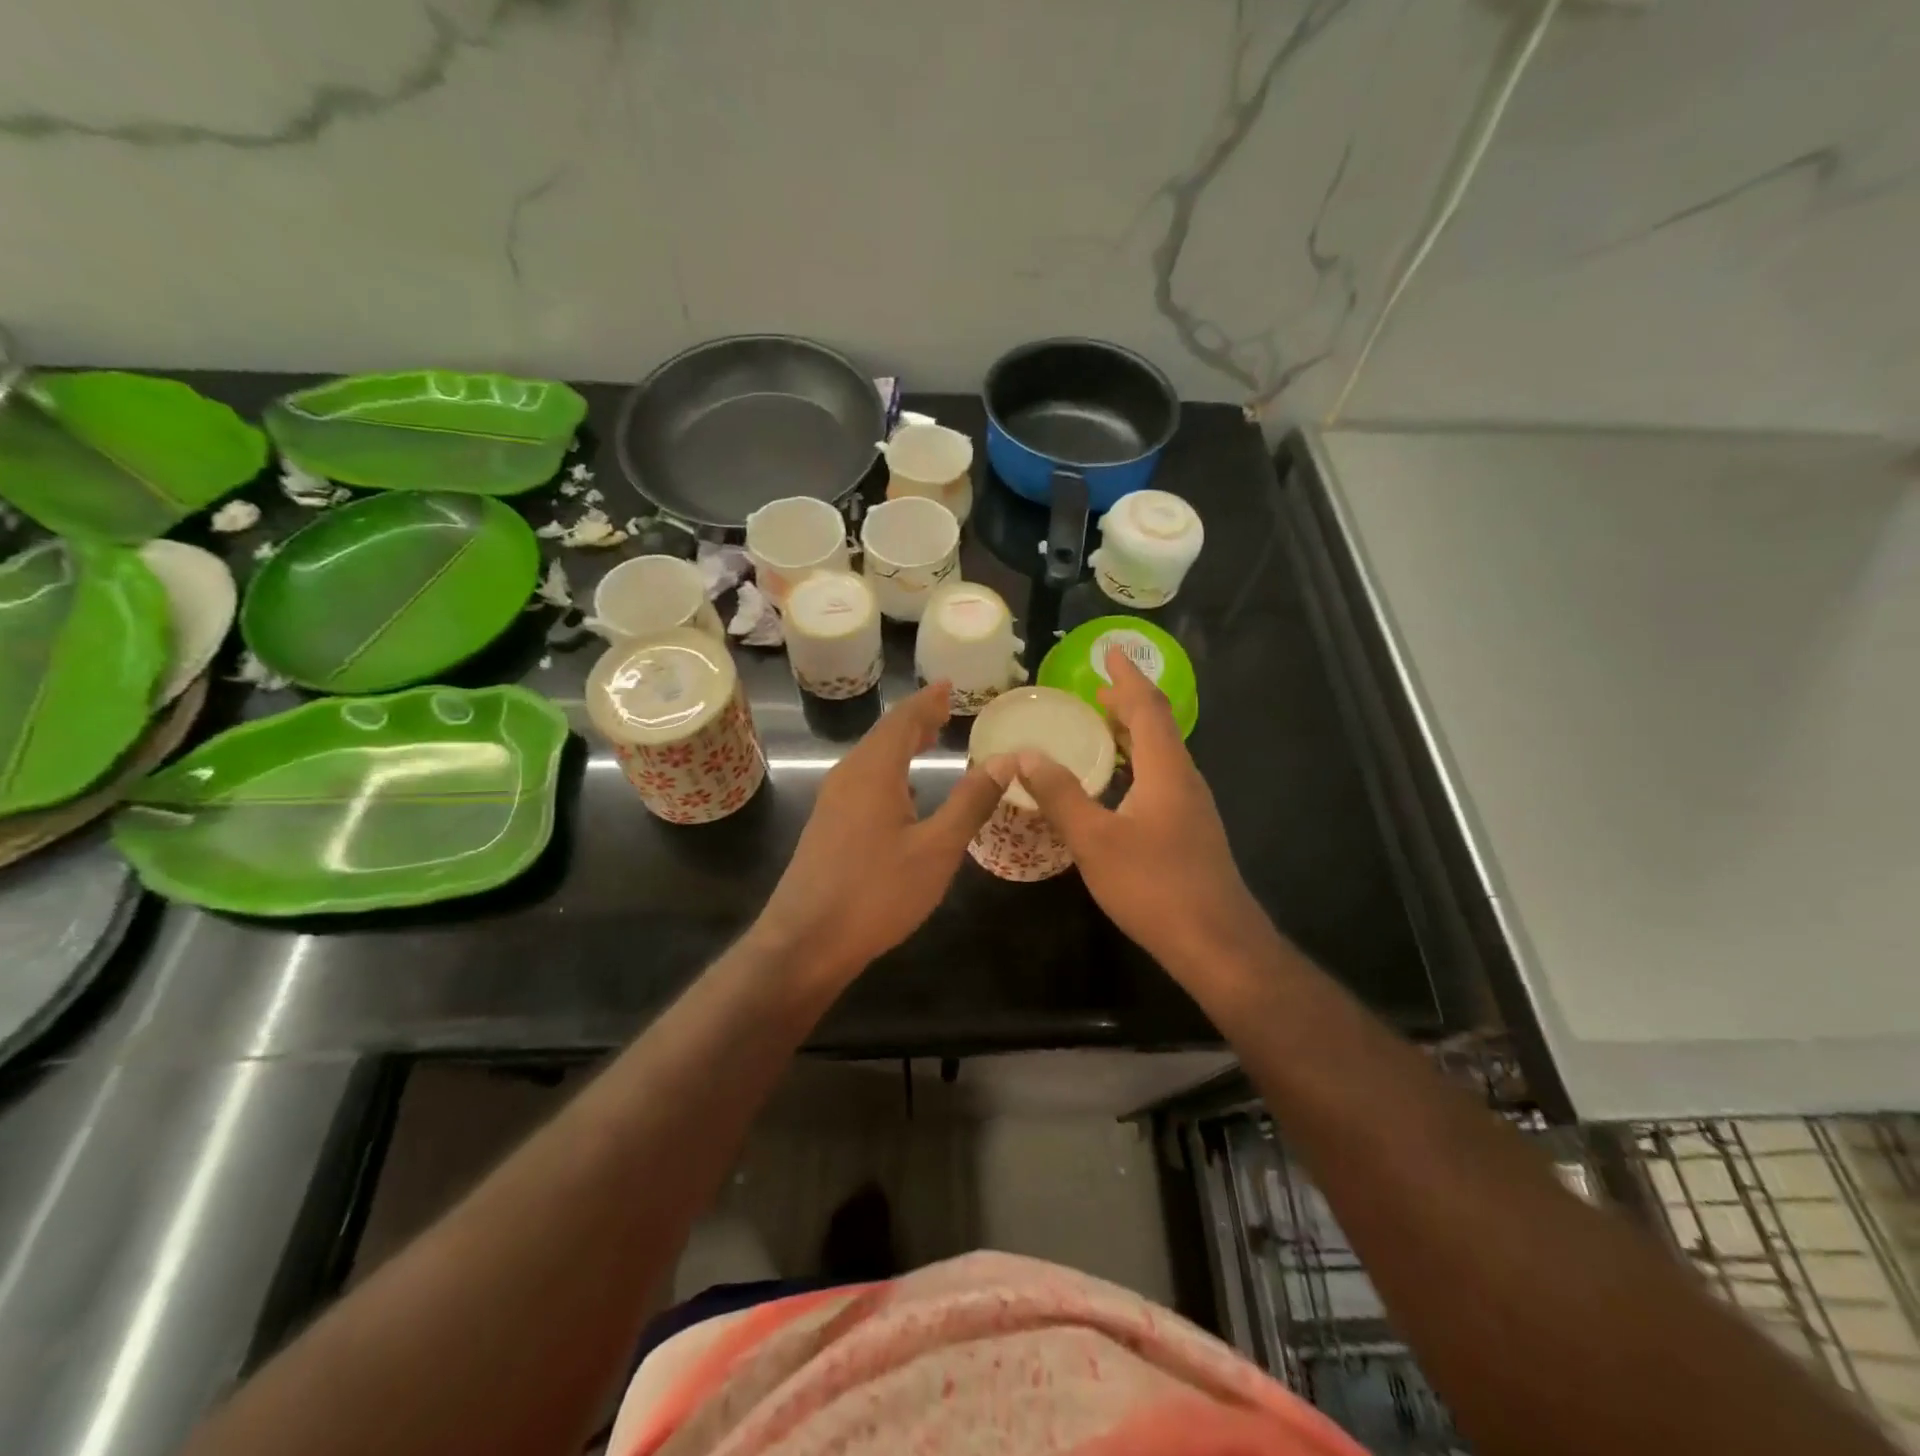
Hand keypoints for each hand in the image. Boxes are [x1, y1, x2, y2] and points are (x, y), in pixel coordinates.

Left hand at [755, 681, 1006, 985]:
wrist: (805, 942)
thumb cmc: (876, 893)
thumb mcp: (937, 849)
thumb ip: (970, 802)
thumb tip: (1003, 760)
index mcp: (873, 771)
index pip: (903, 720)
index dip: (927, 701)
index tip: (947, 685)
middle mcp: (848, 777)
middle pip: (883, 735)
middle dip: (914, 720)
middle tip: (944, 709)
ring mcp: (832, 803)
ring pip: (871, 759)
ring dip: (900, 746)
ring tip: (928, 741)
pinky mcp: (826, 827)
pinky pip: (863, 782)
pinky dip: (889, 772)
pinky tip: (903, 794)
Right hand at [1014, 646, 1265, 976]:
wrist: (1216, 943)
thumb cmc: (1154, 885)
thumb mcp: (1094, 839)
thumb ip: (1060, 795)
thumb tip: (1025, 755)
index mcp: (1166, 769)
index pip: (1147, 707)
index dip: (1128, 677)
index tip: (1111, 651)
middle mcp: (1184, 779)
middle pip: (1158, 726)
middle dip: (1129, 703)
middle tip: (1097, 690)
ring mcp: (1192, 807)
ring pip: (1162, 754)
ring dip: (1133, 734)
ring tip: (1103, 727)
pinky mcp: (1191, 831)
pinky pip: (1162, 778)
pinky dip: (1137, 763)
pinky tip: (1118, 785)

● Work instruction
Only this range is to be output: the line that contains "ring tip: (928, 741)" through the last line of the records above, both inclusive.

● Task answer
ring tip: (928, 741)
pinky mcp: (826, 827)
pinky pip: (863, 782)
pinky dip: (889, 772)
pinky tip: (903, 794)
Right hand at [1014, 646, 1265, 976]:
wrist: (1216, 943)
thumb cmc: (1154, 885)
thumb mcp: (1094, 839)
thumb ip: (1060, 795)
thumb tip: (1025, 755)
index mcp: (1166, 769)
index pip: (1147, 707)
index dip: (1128, 677)
index tip: (1111, 651)
middle mcp: (1184, 779)
middle pip: (1158, 726)
middle dip: (1129, 703)
middle tip: (1097, 690)
ring mcp: (1192, 807)
ring pip: (1162, 754)
ring dip: (1133, 734)
ring tip: (1103, 727)
pinky mcp: (1191, 831)
pinky pip: (1162, 778)
pinky dip: (1137, 763)
pinky tip: (1118, 785)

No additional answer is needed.